I know raising a family is hard and I know how worn out you get. Things grow old and children grow up.
Trust me when I say the time will pass more quickly than you can ever imagine possible.
I wrote the following many years ago, although the older I get the more it seems like yesterday. It was written as a birthday wish but it seems fitting for this time of year. Possibly some of you will be able to relate.
I am so very tired. I don't think there is one drop of anything left in me for anyone. Mary, down the street, has the flu and her whiny, runny-nosed four-year-old and belligerent three-year-old have spent the entire day badgering our whiny, runny-nosed four-year-old and our belligerent three-year old. My head pounds. I burnt the stew I was making for Mary's family's dinner and I burnt my hand in my efforts to salvage it.
Mr. Roger's sweetness drones from the television in the adjoining room---nauseating sweetness combined with seemingly unlimited patience that somehow keeps the kids occupied and blissfully quiet for a few minutes.
A familiar tune comes to my ears. Dave is walking up the driveway whistling his signature greeting. Opening the back door he quickly takes in the disarray, crosses the room in two quick strides, kisses me gently on the forehead and while holding me close, kindly asks me about my day. He pretends not to notice the sudden welling of tears that make my eyes sparkle.
He loves me and he tells me so. My birthday is next week, on Saturday, and he asks me what I would like. We don't have much money but what I want at this time, more than anything in the world, doesn't cost a dime. Dare I tell him? Dare I? Yes. He loves me and he will understand.
"What I want," I begin hesitantly and in a slightly choked up voice, "is to have you take the kids somewhere for the whole day so I can have the entire Saturday to myself."

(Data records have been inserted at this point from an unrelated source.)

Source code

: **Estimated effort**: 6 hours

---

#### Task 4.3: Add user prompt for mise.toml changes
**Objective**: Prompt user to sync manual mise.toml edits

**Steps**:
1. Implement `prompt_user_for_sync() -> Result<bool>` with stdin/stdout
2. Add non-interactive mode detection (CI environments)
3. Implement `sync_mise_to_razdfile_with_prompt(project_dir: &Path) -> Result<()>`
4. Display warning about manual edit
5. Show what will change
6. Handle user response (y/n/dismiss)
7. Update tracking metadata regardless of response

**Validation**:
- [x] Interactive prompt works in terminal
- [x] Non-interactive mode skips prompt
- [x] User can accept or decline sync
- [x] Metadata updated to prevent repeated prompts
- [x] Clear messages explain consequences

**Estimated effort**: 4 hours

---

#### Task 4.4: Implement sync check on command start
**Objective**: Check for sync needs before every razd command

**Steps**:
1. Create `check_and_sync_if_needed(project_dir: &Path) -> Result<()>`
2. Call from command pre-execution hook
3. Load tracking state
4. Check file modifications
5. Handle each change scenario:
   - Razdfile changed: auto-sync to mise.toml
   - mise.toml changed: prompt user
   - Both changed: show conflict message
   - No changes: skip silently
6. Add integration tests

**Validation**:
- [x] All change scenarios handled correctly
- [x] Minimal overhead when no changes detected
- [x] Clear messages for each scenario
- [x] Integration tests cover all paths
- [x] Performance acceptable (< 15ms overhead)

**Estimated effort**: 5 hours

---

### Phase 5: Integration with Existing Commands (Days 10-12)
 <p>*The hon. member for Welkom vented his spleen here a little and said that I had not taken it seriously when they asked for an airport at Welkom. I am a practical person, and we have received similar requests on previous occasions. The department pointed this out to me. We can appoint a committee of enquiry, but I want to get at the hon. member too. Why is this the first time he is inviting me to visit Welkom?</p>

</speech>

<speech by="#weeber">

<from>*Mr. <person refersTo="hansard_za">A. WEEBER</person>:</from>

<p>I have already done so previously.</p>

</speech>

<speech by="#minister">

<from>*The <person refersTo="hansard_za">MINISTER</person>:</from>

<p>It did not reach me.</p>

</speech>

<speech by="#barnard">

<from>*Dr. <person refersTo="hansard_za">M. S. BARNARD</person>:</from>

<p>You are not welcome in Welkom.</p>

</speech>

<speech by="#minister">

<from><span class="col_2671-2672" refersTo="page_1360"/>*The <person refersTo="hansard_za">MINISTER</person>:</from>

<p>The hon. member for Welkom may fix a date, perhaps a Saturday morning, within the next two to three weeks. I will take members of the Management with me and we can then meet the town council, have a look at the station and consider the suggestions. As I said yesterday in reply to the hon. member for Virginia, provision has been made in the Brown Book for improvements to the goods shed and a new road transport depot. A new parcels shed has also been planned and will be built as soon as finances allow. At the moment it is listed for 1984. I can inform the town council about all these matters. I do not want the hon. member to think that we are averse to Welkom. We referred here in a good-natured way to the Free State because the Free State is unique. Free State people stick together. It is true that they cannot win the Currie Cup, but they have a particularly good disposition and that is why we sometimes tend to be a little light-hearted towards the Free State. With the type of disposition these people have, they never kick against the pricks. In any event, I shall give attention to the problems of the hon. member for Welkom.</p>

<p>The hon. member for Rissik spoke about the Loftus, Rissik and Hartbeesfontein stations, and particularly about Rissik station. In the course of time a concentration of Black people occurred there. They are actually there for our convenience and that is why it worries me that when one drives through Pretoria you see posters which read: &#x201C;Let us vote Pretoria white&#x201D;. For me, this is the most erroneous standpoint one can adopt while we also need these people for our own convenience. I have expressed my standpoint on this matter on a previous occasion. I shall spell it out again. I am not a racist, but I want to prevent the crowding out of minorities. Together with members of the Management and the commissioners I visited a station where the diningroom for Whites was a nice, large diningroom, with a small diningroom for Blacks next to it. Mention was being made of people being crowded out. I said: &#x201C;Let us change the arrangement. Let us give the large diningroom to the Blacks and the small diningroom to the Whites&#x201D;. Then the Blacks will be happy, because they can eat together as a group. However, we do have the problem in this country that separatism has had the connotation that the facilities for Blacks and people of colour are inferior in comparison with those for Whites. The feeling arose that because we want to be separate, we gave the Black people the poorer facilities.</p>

He looks sad. Have I hurt him? He doesn't understand.
He holds me even closer and starts to speak. He stops. He has to clear his throat. Maybe he does understand but if he does, what can be so hard for him? It won't cost anything; well, maybe a little if he takes them to a show or for a burger. But it won't cost much and he enjoys spending time with the kids. He is very thoughtful and good at taking them on occasional outings when I am busy.
Yes, he is very thoughtful and therein lay his dilemma.
"I can't give you that for your birthday. A birthday is a very special occasion, especially for kids. How would they feel if they knew that what you wanted was a day, all by yourself, without them? I understand, but they could not."
Yes, he is very thoughtful and very wise.
Many years and many birthdays have passed. The kids are grown now and would fully understand the desire of a tired young mother to have a day to herself; would understand that it was not a reflection of her love for them but rather a chance to renew and refuel, that she could continue to give.
I no longer need a Saturday alone. I have many of them. Now I have an over abundance of self to give and no children nearby to give to.
I hear a familiar whistle coming up the drive. He is so kind and so thoughtful and so wise. He opens the door, views the quiet and spotless surroundings, crosses the floor in two strides, tenderly takes me in his arms and kisses my forehead. My eyes are sparkling and he pretends not to notice the sudden welling of tears.
Thank you to our daughter and five sons for the opportunity to be a mother ----- YOUR mother.
Thanks to our four daughters-in-law who are great wives/mothers to our sons and grandchildren.
Special love to my mother and mother-in-law, now deceased, for their kindness, love, care, and understanding.
May our Heavenly Father's choicest blessings and comfort continue to be with all of us, whoever and wherever we are throughout the world, as we undertake this most important of all roles---Motherhood.
Simply, Gail
1 comment:
that was very lovely, mom... how strangely time passes!!! happy mother's day! i love you!!!!